▶ Task statement: Your task is to copy the lines of the data below from the line holding "98.053185 79.382185 -90))" through the line holding "(at 51.277185 66.263185))", inclusive, exactly and with nothing added.
--------------------
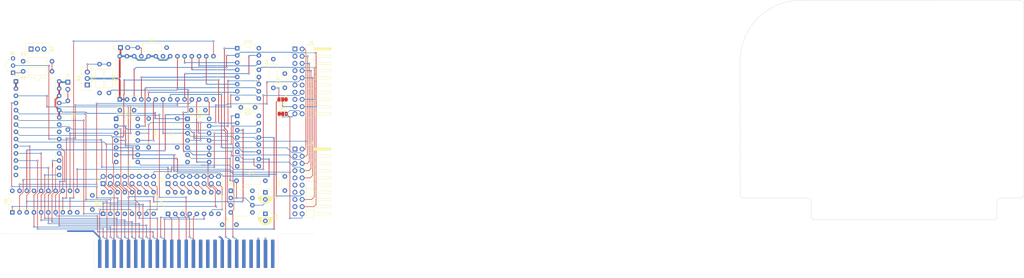
<source format=kicad_pcb>
(kicad_pcb
	(version 20241229)
	(generator "pcbnew")
	(generator_version "9.0")
	(general
		(thickness 1.6)
		(legacy_teardrops no)
	)
	(paper "A4")
	(layers
		(0 "F.Cu" signal)
		(2 "B.Cu" signal)
		(9 "F.Adhes" user "F.Adhesive")
		(11 "B.Adhes" user "B.Adhesive")
		(13 "F.Paste" user)
		(15 "B.Paste" user)
		(5 "F.SilkS" user "F.Silkscreen")
		(7 "B.SilkS" user "B.Silkscreen")
		(1 "F.Mask" user)
		(3 "B.Mask" user)
		(17 "Dwgs.User" user "User.Drawings")
		(19 "Cmts.User" user "User.Comments")
		(21 "Eco1.User" user "User.Eco1")
		(23 "Eco2.User" user "User.Eco2")
		(25 "Edge.Cuts" user)
		(27 "Margin" user)
		(31 "F.CrtYd" user "F.Courtyard")
		(29 "B.CrtYd" user "B.Courtyard")
		(35 "F.Fab" user)
		(33 "B.Fab" user)
		(39 "User.1" user)
		(41 "User.2" user)
		(43 "User.3" user)
		(45 "User.4" user)
	)
	(setup
		(pad_to_mask_clearance 0)
		(allow_soldermask_bridges_in_footprints no)
		(tenting front back)
		(pcbplotparams
			(layerselection 0x00000000_00000000_55555555_5755f5ff)
			(plot_on_all_layers_selection 0x00000000_00000000_00000000_00000000)
			(disableapertmacros no)
			(usegerberextensions no)
			(usegerberattributes yes)
			(usegerberadvancedattributes yes)
			(creategerberjobfile yes)
			(dashed_line_dash_ratio 12.000000)
			(dashed_line_gap_ratio 3.000000)
			(svgprecision 4)
			(plotframeref no)
			(mode 1)
			(useauxorigin no)
			(hpglpennumber 1)
			(hpglpenspeed 20)
			(hpglpendiameter 15.000000)
			(pdf_front_fp_property_popups yes)
			(pdf_back_fp_property_popups yes)
			(pdf_metadata yes)
			(pdf_single_document no)
			(dxfpolygonmode yes)
			(dxfimperialunits yes)
			(dxfusepcbnewfont yes)
			(psnegative no)
			(psa4output no)
			(plot_black_and_white yes)
			(sketchpadsonfab no)
			(plotpadnumbers no)
			(hidednponfab no)
			(sketchdnponfab yes)
			(crossoutdnponfab yes)
			(subtractmaskfromsilk no)
			(outputformat 1)
			(mirror no)
			(drillshape 1)
			(scaleselection 1)
			(outputdirectory "")
		)
	)
	(net 0 "")
	(net 1 "-12V")
	(net 2 "GND")
	(net 3 "+5V")
	(net 4 "Net-(U6-THR)")
	(net 5 "+12V")
	(net 6 "Net-(J1-Pin_2)")
	(net 7 "~{IOSEL}")
	(net 8 "Net-(J2-Pin_5)")
	(net 9 "Net-(J2-Pin_7)")
	(net 10 "/VCC_SWITCHED_1")
	(net 11 "Net-(J2-Pin_15)")
	(net 12 "Net-(J2-Pin_3)")
	(net 13 "Net-(J2-Pin_9)")
	(net 14 "Net-(J2-Pin_11)")
	(net 15 "Net-(J2-Pin_13)")
	(net 16 "Net-(J2-Pin_1)")
	(net 17 "Net-(J3-Pin_11)")
	(net 18 "Net-(J3-Pin_5)")
	(net 19 "Net-(J3-Pin_7)")
	(net 20 "Net-(J3-Pin_9)")
	(net 21 "Net-(J3-Pin_1)")
	(net 22 "Net-(J3-Pin_13)")
	(net 23 "Net-(J3-Pin_15)")
	(net 24 "Net-(J3-Pin_3)")
	(net 25 "Net-(J4-Pin_2)")
	(net 26 "/PH1")
	(net 27 "/PH0")
	(net 28 "/WR DATA")
	(net 29 "/W PROT")
	(net 30 "/RD DATA")
	(net 31 "/PH2")
	(net 32 "/PH3")
	(net 33 "Net-(J5-Pin_17)")
	(net 34 "/WR REQ")
	(net 35 "Net-(J5-Pin_19)")
	(net 36 "/~{ENBL 1}")
	(net 37 "Net-(J5-Pin_5)")
	(net 38 "/~{ENBL 2}")
	(net 39 "A12")
	(net 40 "D0")
	(net 41 "A10")
	(net 42 "A3")
	(net 43 "A14")
	(net 44 "D3")
	(net 45 "unconnected-(P1-Pin_40-Pad40)")
	(net 46 "2M")
	(net 47 "~{RESET}")
	(net 48 "unconnected-(P1-Pin_30-Pad30)")
	(net 49 "A4")
	(net 50 "~{EXTC}")
	(net 51 "unconnected-(P1-Pin_18-Pad18)")
	(net 52 "unconnected-(P1-Pin_38-Pad38)")
	(net 53 "D1")
	(net 54 "unconnected-(P1-Pin_29-Pad29)")
	(net 55 "A0")
	(net 56 "A15")
	(net 57 "D6")
	(net 58 "unconnected-(P1-Pin_36-Pad36)")
	(net 59 "A5")
	(net 60 "unconnected-(P1-Pin_22-Pad22)")
	(net 61 "~{EXTE}")
	(net 62 "Net-(P1-Pin_24)")
	(net 63 "~{EXT8}")
	(net 64 "unconnected-(P1-Pin_34-Pad34)")
	(net 65 "A8")
	(net 66 "D2")
	(net 67 "A2")
	(net 68 "D7")
	(net 69 "A7")
	(net 70 "Net-(P1-Pin_23)")
	(net 71 "A6")
	(net 72 "unconnected-(P1-Pin_21-Pad21)")
	(net 73 "~{EXT_MEM}")
	(net 74 "D4")
	(net 75 "D5")
	(net 76 "A9")
	(net 77 "A13")
	(net 78 "A11")
	(net 79 "unconnected-(P1-Pin_39-Pad39)")
	(net 80 "~{EXT6}")
	(net 81 "A1")
	(net 82 "Net-(Q1-E)")
	(net 83 "Net-(Q2-B)")
	(net 84 "Net-(Q3-B)")
	(net 85 "Net-(U8-~{CE})")
	(net 86 "Net-(R9-Pad2)")
	(net 87 "Net-(U4-Q6)")
	(net 88 "Net-(U4-Q5)")
	(net 89 "Net-(U4-Q7)")
	(net 90 "Net-(U4-Q4)")
	(net 91 "Net-(U10-D3)")
	(net 92 "Net-(U8-D1)")
	(net 93 "Net-(U10-~{Mr})")
	(net 94 "Net-(U8-A4)")
	(net 95 "Net-(U10-Q3)")
	(net 96 "Net-(U10-Cp)")
	(net 97 "Net-(U8-D3)")
	(net 98 "Net-(U10-Q5)")
	(net 99 "Net-(U10-Q2)")
	(net 100 "Net-(U8-A1)")
	(net 101 "Net-(U10-D2)")
	(net 102 "Net-(U8-D0)")
	(net 103 "Net-(U10-Q1)")
	(net 104 "unconnected-(U6-DIS-Pad7)")
	(net 105 "Net-(U10-D0)")
	(net 106 "unconnected-(U6-CV-Pad5)")
	(net 107 "Net-(U10-D5)")
	(net 108 "Net-(U8-D2)")
	(net 109 "Net-(U10-D1)")
	(net 110 "unconnected-(U9-Q7-Pad17)")
	(net 111 "/VCC_SWITCHED_2")
	(net 112 "/~{IOEN}")
	(net 113 "/~{DEVEN}")
	(footprint "Connector_PinHeader_2.54mm:PinHeader_1x02_P2.54mm_Vertical" (layer "F.Cu") (at 69.565185 66.517185))
	(footprint "Capacitor_THT:C_Rect_L7.0mm_W2.0mm_P5.00mm" (layer "F.Cu") (at 118.034185 76.423185 180))
	(footprint "Resistor_THT:R_Axial_DIN0207_L6.3mm_D2.5mm_P10.16mm_Horizontal" (layer "F.Cu") (at 94.203185 54.325185))
	(footprint "Connector_PinHeader_2.54mm:PinHeader_1x02_P2.54mm_Vertical" (layer "F.Cu") (at 88.107185 54.325185 90))
	(footprint "Capacitor_THT:CP_Radial_D5.0mm_P2.50mm" (layer "F.Cu") (at 139.161185 112.999185 -90))
	(footprint "Resistor_THT:R_Axial_DIN0207_L6.3mm_D2.5mm_P10.16mm_Horizontal" (layer "F.Cu") (at 84.043185 60.167185 -90))
	(footprint "Capacitor_THT:C_Rect_L7.0mm_W2.0mm_P5.00mm" (layer "F.Cu") (at 146.019185 104.791185 90))
	(footprint "Package_DIP:DIP-16_W7.62mm" (layer "F.Cu") (at 129.250185 54.539185))
	(footprint "Package_DIP:DIP-16_W7.62mm" (layer "F.Cu") (at 82.006185 112.994185 90))
	(footprint "Package_TO_SOT_THT:TO-92_Inline_Wide" (layer "F.Cu") (at 50.261185 63.215185 90))
	(footprint "Resistor_THT:R_Axial_DIN0207_L6.3mm_D2.5mm_P10.16mm_Horizontal" (layer "F.Cu") (at 141.955185 68.549185 90))
	(footprint "Capacitor_THT:CP_Radial_D5.0mm_P2.50mm" (layer "F.Cu") (at 139.156185 105.419185 -90))
	(footprint "Resistor_THT:R_Axial_DIN0207_L6.3mm_D2.5mm_P10.16mm_Horizontal" (layer "F.Cu") (at 53.817185 59.151185))
	(footprint "Package_DIP:DIP-16_W7.62mm" (layer "F.Cu") (at 104.866185 112.999185 90))
	(footprint "Package_DIP:DIP-28_W15.24mm" (layer "F.Cu") (at 87.853185 72.613185 90))
	(footprint "Package_DIP:DIP-14_W7.62mm" (layer "F.Cu") (at 111.729185 79.471185))
	(footprint "Resistor_THT:R_Axial_DIN0207_L6.3mm_D2.5mm_P10.16mm_Horizontal" (layer "F.Cu") (at 69.565185 73.121185 -90))
	(footprint "Capacitor_THT:C_Rect_L7.0mm_W2.0mm_P5.00mm" (layer "F.Cu") (at 146.019185 68.509185 90))
	(footprint "Jumper:SolderJumper-3_P1.3mm_Bridged12_RoundedPad1.0x1.5mm" (layer "F.Cu") (at 145.287185 77.693185))
	(footprint "Resistor_THT:R_Axial_DIN0207_L6.3mm_D2.5mm_P10.16mm_Horizontal" (layer "F.Cu") (at 98.053185 79.382185 -90))
	(footprint "Package_DIP:DIP-28_W15.24mm" (layer "F.Cu") (at 51.277185 66.263185))
	(footprint "Capacitor_THT:C_Rect_L7.0mm_W2.0mm_P5.00mm" (layer "F.Cu") (at 135.525185 75.407185 180))
	(footprint "Capacitor_THT:C_Rect_L7.0mm_W2.0mm_P5.00mm" (layer "F.Cu") (at 78.201185 106.475185 -90))
	(footprint "Capacitor_THT:C_Rect_L7.0mm_W2.0mm_P5.00mm" (layer "F.Cu") (at 92.893185 76.428185 180))
	(footprint "Package_TO_SOT_THT:TO-126-3_Vertical" (layer "F.Cu") (at 56.623185 54.833185))
	(footprint "Package_DIP:DIP-14_W7.62mm" (layer "F.Cu") (at 86.588185 79.471185))
	(footprint "Resistor_THT:R_Axial_DIN0207_L6.3mm_D2.5mm_P10.16mm_Horizontal"
		(layer "F.Cu")
		(uuid "a3fd79da-f5d5-4ae4-9621-898f304ff506")
		(at 128.996185 101.315185)
		(descr "Resistor, Axial_DIN0207 series, Axial, Horizontal, pin pitch=10.16mm, 0.25W = 1/4W, length*diameter=6.3*2.5mm^2, http://cdn-reichelt.de/documents/datenblatt/B400/1_4W%23YAG.pdf")
		(tags "Resistor Axial_DIN0207 series Axial Horizontal pin pitch 10.16mm 0.25W = 1/4W length 6.3mm diameter 2.5mm")
		(property "Reference" "R5"
			(at 5.08 -2.37 0)
			(layer "F.SilkS")
			(uuid "9c6b700b-b56f-454a-af08-cbb92ee0419a")
			(effects
				(font
					(size 1 1)
					(thickness 0.15)
				)
			)
		)
		(property "Value" "47K"
			(at 5.08 2.37 0)
			(layer "F.Fab")
			(uuid "59038263-5bfc-4502-9e63-17686569948d")
			(effects
				(font
					(size 1 1)
					(thickness 0.15)
				)
			)
		)
		(property "Datasheet" ""
			(at 0 0 0)
			(unlocked yes)
			(layer "F.Fab")
			(hide yes)
			(uuid "451e5c88-4e24-4863-a615-27044dbe0c7a")
			(effects
				(font
					(size 1.27 1.27)
					(thickness 0.15)
				)
			)
		)
		(property "Description" "Resistor, small symbol"
			(at 0 0 0)
			(unlocked yes)
			(layer "F.Fab")
			(hide yes)
			(uuid "ff008a55-37e8-44c0-bf53-7e7561ef5750")
			(effects
				(font
					(size 1.27 1.27)
					(thickness 0.15)
				)
			)
		)
		(property ki_fp_filters "R_*")
		(path "/0a9e3eae-f6aa-4726-95a0-baa5697c9c68")
		(sheetname "/")
		(sheetfile "TK2000_DiskInterface_REDUX.kicad_sch")
		(attr through_hole)
		(fp_line
			(start 1.04 0)
			(end 1.81 0)
			(stroke
				(width 0.12)
				(type solid)
			)
			(layer "F.SilkS")
			(uuid "a630116e-10dc-4ef2-a442-a6f0fd3f75eb")
		)
		(fp_line
			(start 1.81 -1.37)
			(end 1.81 1.37)
			(stroke
				(width 0.12)
				(type solid)
			)
			(layer "F.SilkS")
			(uuid "729f8d0c-d614-4153-be3b-6baa6e5385c4")
		)
		(fp_line
			(start 1.81 1.37)
			(end 8.35 1.37)
			(stroke
				(width 0.12)
				(type solid)
			)
			(layer "F.SilkS")
			(uuid "992273d0-000c-4bc0-bee8-f1216b2ba043")
		)
		(fp_line
			(start 8.35 -1.37)
			(end 1.81 -1.37)
			(stroke
				(width 0.12)
				(type solid)
			)
			(layer "F.SilkS")
			(uuid "a9b63733-6e81-455e-b6c1-451b64372f22")
		)
		(fp_line
			(start 8.35 1.37)
			(end 8.35 -1.37)
			(stroke
				(width 0.12)
				(type solid)
			)
			(layer "F.SilkS")
			(uuid "90083b9f-7d28-4ed0-a18e-c6019e6b0e30")
		)
		(fp_line
			(start 9.12 0)
			(end 8.35 0)
			(stroke
				(width 0.12)
				(type solid)
			)
			(layer "F.SilkS")
			(uuid "5694fe5b-57bc-4be2-8ef2-83bc8a9555e4")
		)
		(fp_line
			(start -1.05 -1.5)
			(end -1.05 1.5)
			(stroke
				(width 0.05)
				(type solid)
			)
			(layer "F.CrtYd")
			(uuid "87cd9991-4586-4e07-b07e-d88529961560")
		)
		(fp_line
			(start -1.05 1.5)
			(end 11.21 1.5)
			(stroke
				(width 0.05)
				(type solid)
			)
			(layer "F.CrtYd")
			(uuid "bd9f9d97-62c5-489d-88c0-532c339a6422"
... [320150 chars truncated]
</source>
--------------------
▶ Solution for this exercise:
	(footprint "Resistor_THT:R_Axial_DIN0207_L6.3mm_D2.5mm_P10.16mm_Horizontal" (layer "F.Cu") (at 98.053185 79.382185 -90))
	(footprint "Package_DIP:DIP-28_W15.24mm" (layer "F.Cu") (at 51.277185 66.263185))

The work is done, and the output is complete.